Take note of these home-buying and home-selling strategies in a down market, from Real Estate Adviser Steve McLinden.

 

Home buying or selling: 7 top tips for '07

In most parts of the country, the New Year will dawn on a housing market that's shockingly different from just a year ago. Overzealous speculation, too-lenient lending and aggressive overbuilding have combined to create the type of home-inventory levels and price stagnations that haven't been felt in the U.S. since the early to mid-1990's.

In short, the housing market, after a historic run-up in prices, is correcting. While that's of little concession to current and would-be sellers, it's not the end of the world either, especially if you don't need to sell immediately. Economics elsewhere are encouraging. Recession doesn't appear imminent. Wall Street appears healthy. Unemployment is low, and the general economy is good.

The market, as it always does, will reach equilibrium again, though probably not before mid-2008 or so, most economists estimate. So reset that panic button and sit back to raise a glass to 2007 as a transition year that will bring us one step closer to healthier home sales. In the meantime, take note of how home-buying and home-selling strategies change in a down market.

Here are seven selling tips and seven buying tips, for '07, that could help save you a little grief in the short term and a lot of money in the long term.

7 selling tips for the down cycle

1. Price to sell. If you really must sell now, don't mess around. List your house based on what the market dictates today, not the prices that friends, relatives and co-workers got last winter or last spring. And consider that some -- certainly not all -- real estate agents may suggest you hang on to a higher sale price in hopes they'll earn higher commissions. At the same time, be wary of agents who will urge you to set an excessively low price -- just so they can collect fees.

2. Consider all credible offers. Holding fast for a better offer might put you in a situation where you're merely playing catch-up with a moving market. Don't assume there'll always be another offer coming down the pike. You may need to come off your price 5 percent in some areas and 10 percent or more in others.
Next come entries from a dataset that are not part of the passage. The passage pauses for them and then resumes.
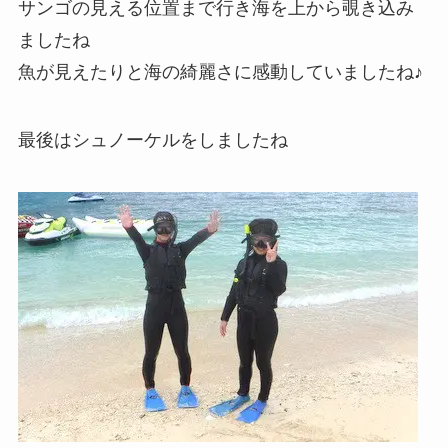
サンゴの見える位置まで行き海を上から覗き込み
ましたね
魚が見えたりと海の綺麗さに感動していましたね♪
最後はシュノーケルをしましたね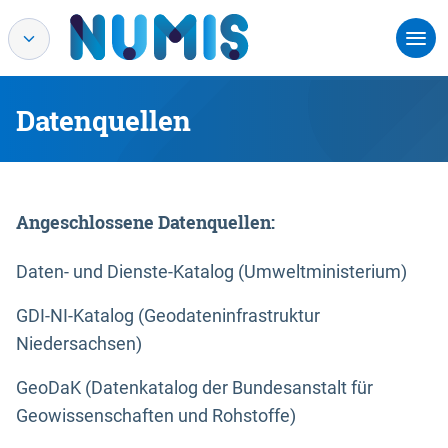
Datenquellen
Angeschlossene Datenquellen:
Daten- und Dienste-Katalog (Umweltministerium)
GDI-NI-Katalog (Geodateninfrastruktur
Niedersachsen)
GeoDaK (Datenkatalog der Bundesanstalt für
Geowissenschaften und Rohstoffe)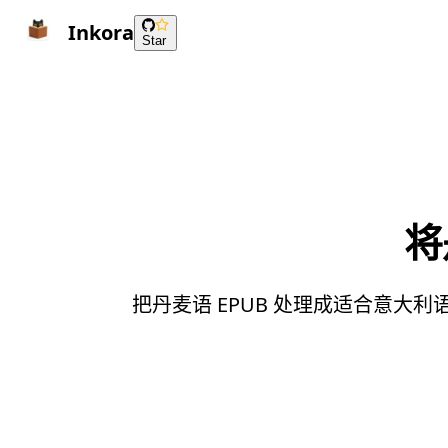
Inkora
Star
将
把丹麦语 EPUB 处理成适合意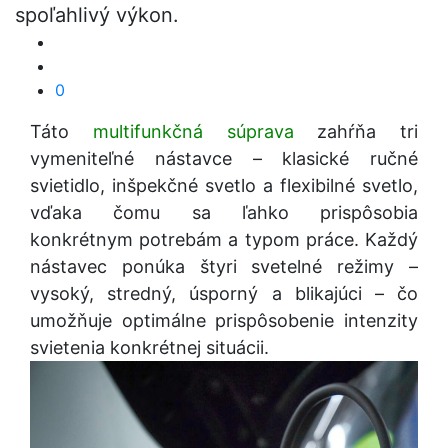
spoľahlivý výkon.
0
Táto
multifunkčná súprava
zahŕňa tri
vymeniteľné nástavce – klasické ručné
svietidlo, inšpekčné svetlo a flexibilné svetlo,
vďaka čomu sa ľahko prispôsobia
konkrétnym potrebám a typom práce. Každý
nástavec ponúka štyri svetelné režimy –
vysoký, stredný, úsporný a blikajúci – čo
umožňuje optimálne prispôsobenie intenzity
svietenia konkrétnej situácii.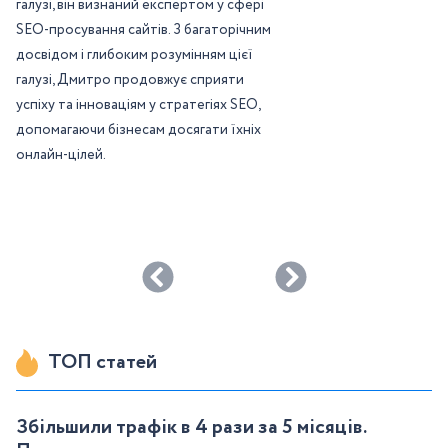
галузі, він визнаний експертом у сфері
SEO-просування сайтів. З багаторічним
досвідом і глибоким розумінням цієї
галузі, Дмитро продовжує сприяти
успіху та інноваціям у стратегіях SEO,
допомагаючи бізнесам досягати їхніх
онлайн-цілей.
ТОП статей
Збільшили трафік в 4 рази за 5 місяців.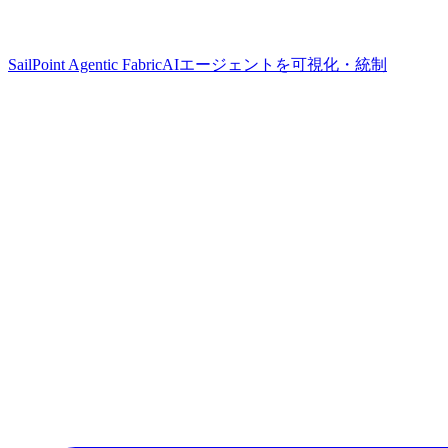
SailPoint Agentic Fabric
AIエージェントを可視化・統制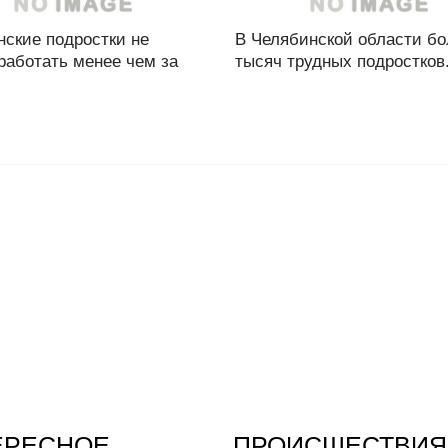
нские подростки не
В Челябинской области бо
работать менее чем за
тысяч трудных подростков.
ЕРЕСНОЕ
ПРОИСШЕСТВИЯ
3. Offer to proffer. Buyers are requesting all kinds of enticements to spice the pot. Club memberships, prepaid lawn maintenance, moving-expense reimbursements, all appliances included and liberal repair credits are just a few possible throw-ins. Don't be shocked if you hear, "Throw in that plasma TV and we've got a deal." Consider in advance how far you'll be willing to go, but draw the line, however, at "first-born child."

4. Catch the wave at the source. Prepare your home for sale at the very earliest point this "spring" (actually early March or even late February), the time when seasonal buying interest is just starting to build.
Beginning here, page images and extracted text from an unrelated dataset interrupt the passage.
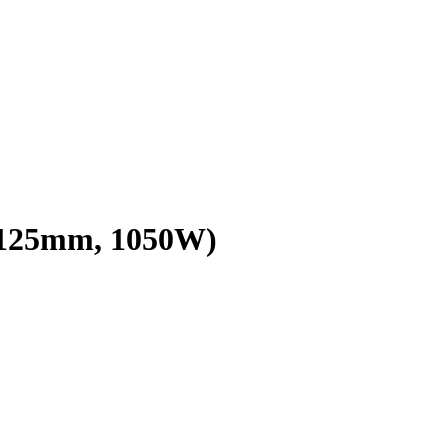
(125mm, 1050W)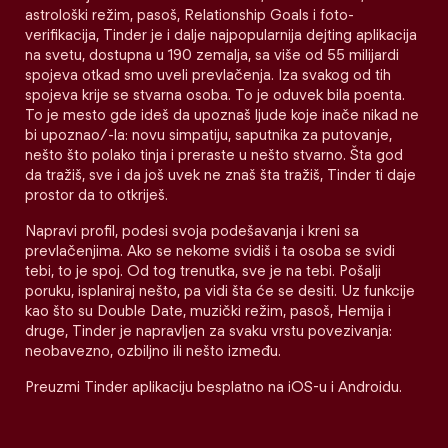
astrološki režim, pasoš, Relationship Goals i foto-
verifikacija, Tinder je i dalje najpopularnija dejting aplikacija
na svetu, dostupna u 190 zemalja, sa više od 55 milijardi
spojeva otkad smo uveli prevlačenja. Iza svakog od tih
spojeva krije se stvarna osoba. To je oduvek bila poenta.
To je mesto gde ideš da upoznaš ljude koje inače nikad ne
bi upoznao/-la: novu simpatiju, saputnika za putovanje,
nešto što polako tinja i preraste u nešto stvarno. Šta god
da tražiš, sve i da još uvek ne znaš šta tražiš, Tinder ti daje
prostor da to otkriješ.
Napravi profil, podesi svoja podešavanja i kreni sa
prevlačenjima. Ako se nekome svidiš i ta osoba se svidi
tebi, to je spoj. Od tog trenutka, sve je na tebi. Pošalji
poruku, isplaniraj nešto, pa vidi šta će se desiti. Uz funkcije
kao što su Double Date, muzički režim, pasoš, Hemija i
druge, Tinder je napravljen za svaku vrstu povezivanja:
neobavezno, ozbiljno ili nešto između.
Preuzmi Tinder aplikaciju besplatno na iOS-u i Androidu.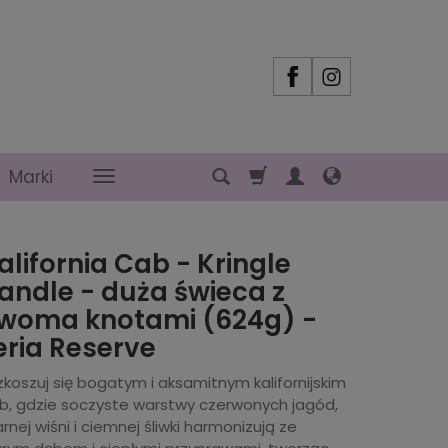
Marki
alifornia Cab - Kringle
andle - duża świeca z
woma knotami (624g) -
eria Reserve
koszuj się bogatym i aksamitnym kalifornijskim
b, gdzie soczyste warstwy czerwonych jagód,
rnej wiśni i ciemnej śliwki harmonizują ze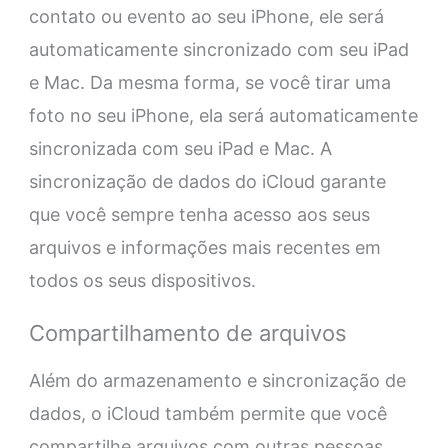
contato ou evento ao seu iPhone, ele será
automaticamente sincronizado com seu iPad
e Mac. Da mesma forma, se você tirar uma
foto no seu iPhone, ela será automaticamente
sincronizada com seu iPad e Mac. A
sincronização de dados do iCloud garante
que você sempre tenha acesso aos seus
arquivos e informações mais recentes em
todos os seus dispositivos.
Compartilhamento de arquivos
Além do armazenamento e sincronização de
dados, o iCloud também permite que você
compartilhe arquivos com outras pessoas.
5. Preserve your equity. Until the market stabilizes, refrain from borrowing from home equity (or raiding your 401(k), for that matter) to pay your bills, or for vacations and other purchases.

6. Gain in a sell-buy scenario. If you'll be buying another home at the same time you're selling your current one, the price reduction on the new one can compensate for the "loss" you're taking on the old one. If you plan a "move up" to a better neighborhood and are paying 10 percent below list after selling your old home for 10 percent below list, your net dollar savings will actually be more.
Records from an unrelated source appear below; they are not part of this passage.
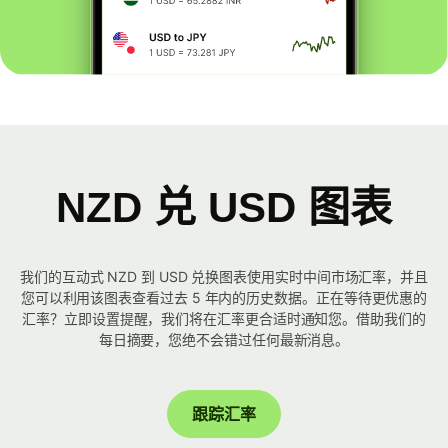
NZD 兑 USD 图表
我们的互动式 NZD 到 USD 兑换图表使用实时中间市场汇率，并且
您可以利用该图表查看过去 5 年内的历史数据。正在等待更优惠的
汇率？立即设置提醒，我们将在汇率更合适时通知您。借助我们的
每日摘要，您绝不会错过任何最新消息。
跟踪汇率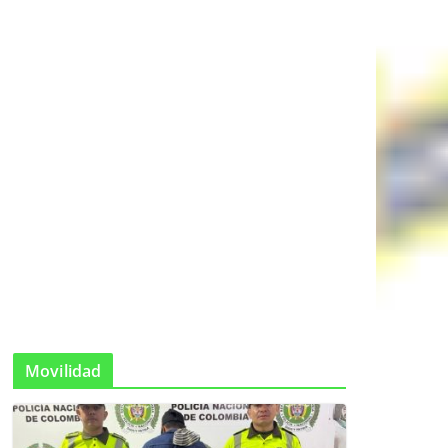
Movilidad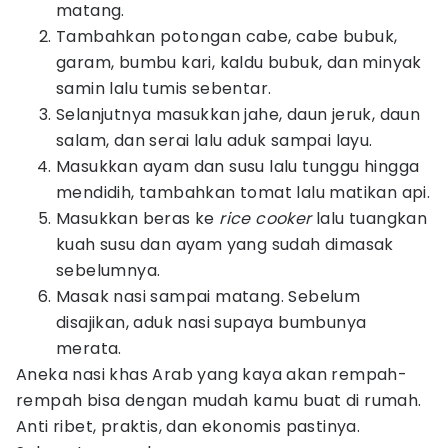
matang.
Tambahkan potongan cabe, cabe bubuk,
garam, bumbu kari, kaldu bubuk, dan minyak
samin lalu tumis sebentar.
Selanjutnya masukkan jahe, daun jeruk, daun
salam, dan serai lalu aduk sampai layu.
Masukkan ayam dan susu lalu tunggu hingga
mendidih, tambahkan tomat lalu matikan api.
Masukkan beras ke
rice
cooker
lalu tuangkan
kuah susu dan ayam yang sudah dimasak
sebelumnya.
Masak nasi sampai matang. Sebelum
disajikan, aduk nasi supaya bumbunya
merata.
Aneka nasi khas Arab yang kaya akan rempah-
rempah bisa dengan mudah kamu buat di rumah.
Anti ribet, praktis, dan ekonomis pastinya.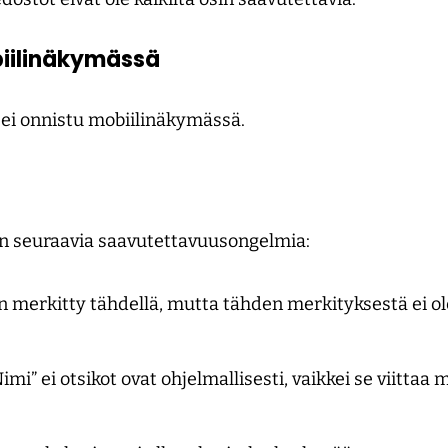
iilinäkymässä
i ei onnistu mobiilinäkymässä.
n seuraavia saavutettavuusongelmia:
n merkitty tähdellä, mutta tähden merkityksestä ei ole
Nimi” ei otsikot ovat ohjelmallisesti, vaikkei se viittaa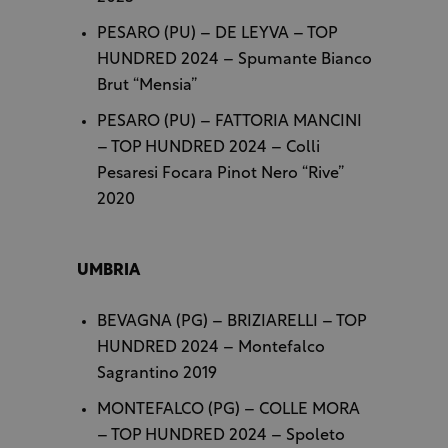
PESARO (PU) – DE LEYVA – TOP
HUNDRED 2024 – Spumante Bianco
Brut “Mensia”
PESARO (PU) – FATTORIA MANCINI
– TOP HUNDRED 2024 – Colli
Pesaresi Focara Pinot Nero “Rive”
2020
UMBRIA
BEVAGNA (PG) – BRIZIARELLI – TOP
HUNDRED 2024 – Montefalco
Sagrantino 2019
MONTEFALCO (PG) – COLLE MORA
– TOP HUNDRED 2024 – Spoleto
7. Stay if possible. If you're happy in your home and are meeting your expenses but want to sell due to continuing "housing bubble" fears, sit a spell. A home is a shelter first, and investment second. Except for a handful of markets that are still hyperinflated, odds are that it will pay to ride out the storm. Generally, the early stages of a downturn are the scariest because that's when amateur investors are dumping "spec" properties cheaply.